Top of AVAILABLE DATA

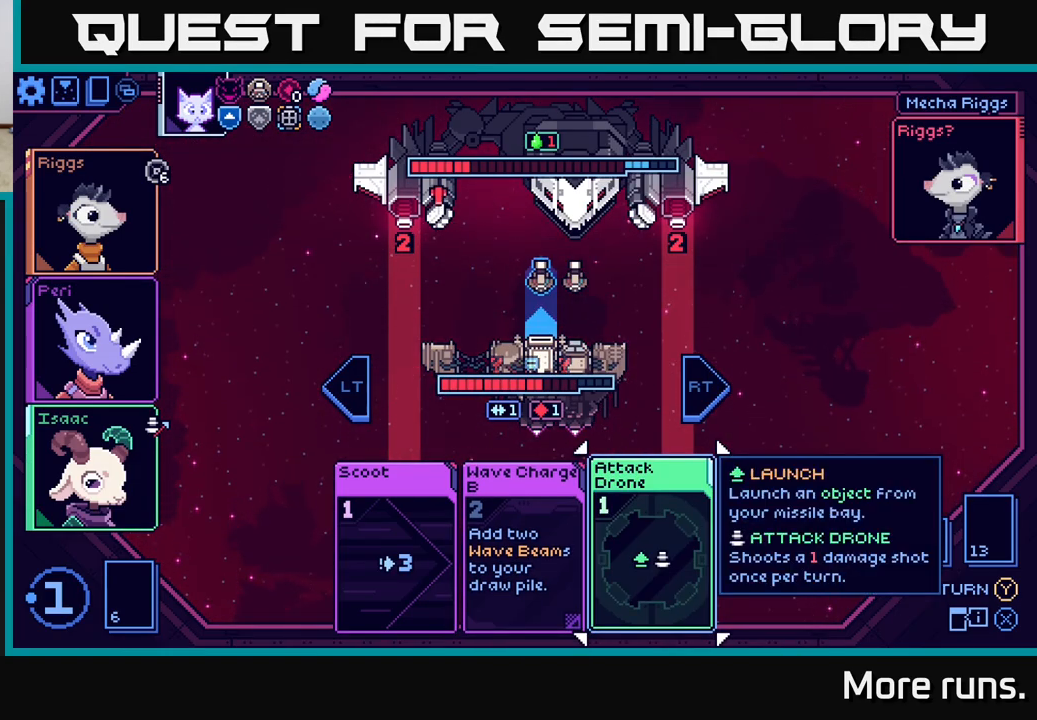
{"buttons": [], "left_stick": "center", "right_stick": "center", "events": []}
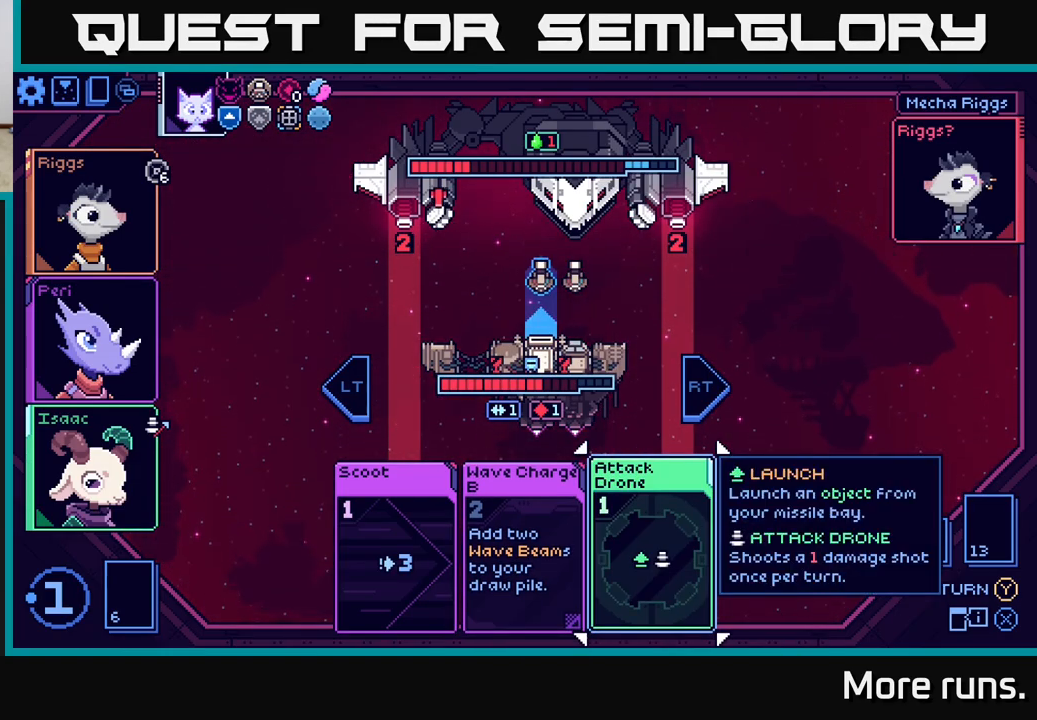
{"buttons": [], "left_stick": "center", "right_stick": "center", "events": []}
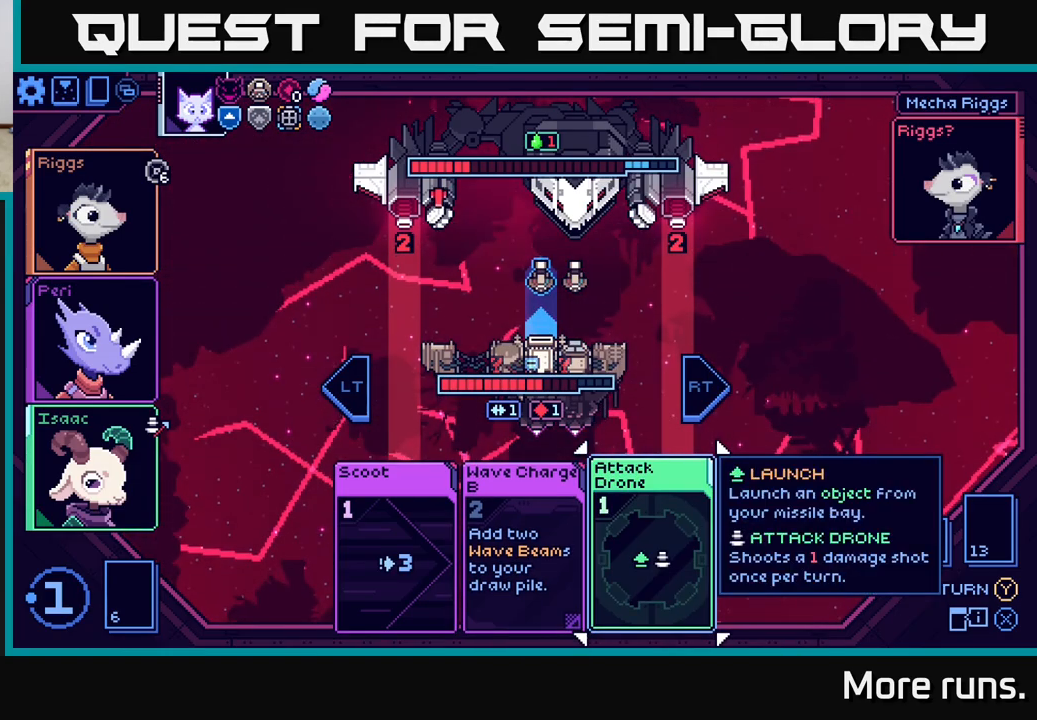
{"buttons": [], "left_stick": "center", "right_stick": "center", "events": [[417, "Y", "down"], [500, "Y", "up"]]}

Bottom of AVAILABLE DATA

- WORK ITEM
Everything above except the pictures needs to be reproduced exactly.

- RESPONSE AREA
{"buttons": [], "left_stick": "center", "right_stick": "center", "events": []}
{"buttons": [], "left_stick": "center", "right_stick": "center", "events": []}
{"buttons": [], "left_stick": "center", "right_stick": "center", "events": [[417, "Y", "down"], [500, "Y", "up"]]}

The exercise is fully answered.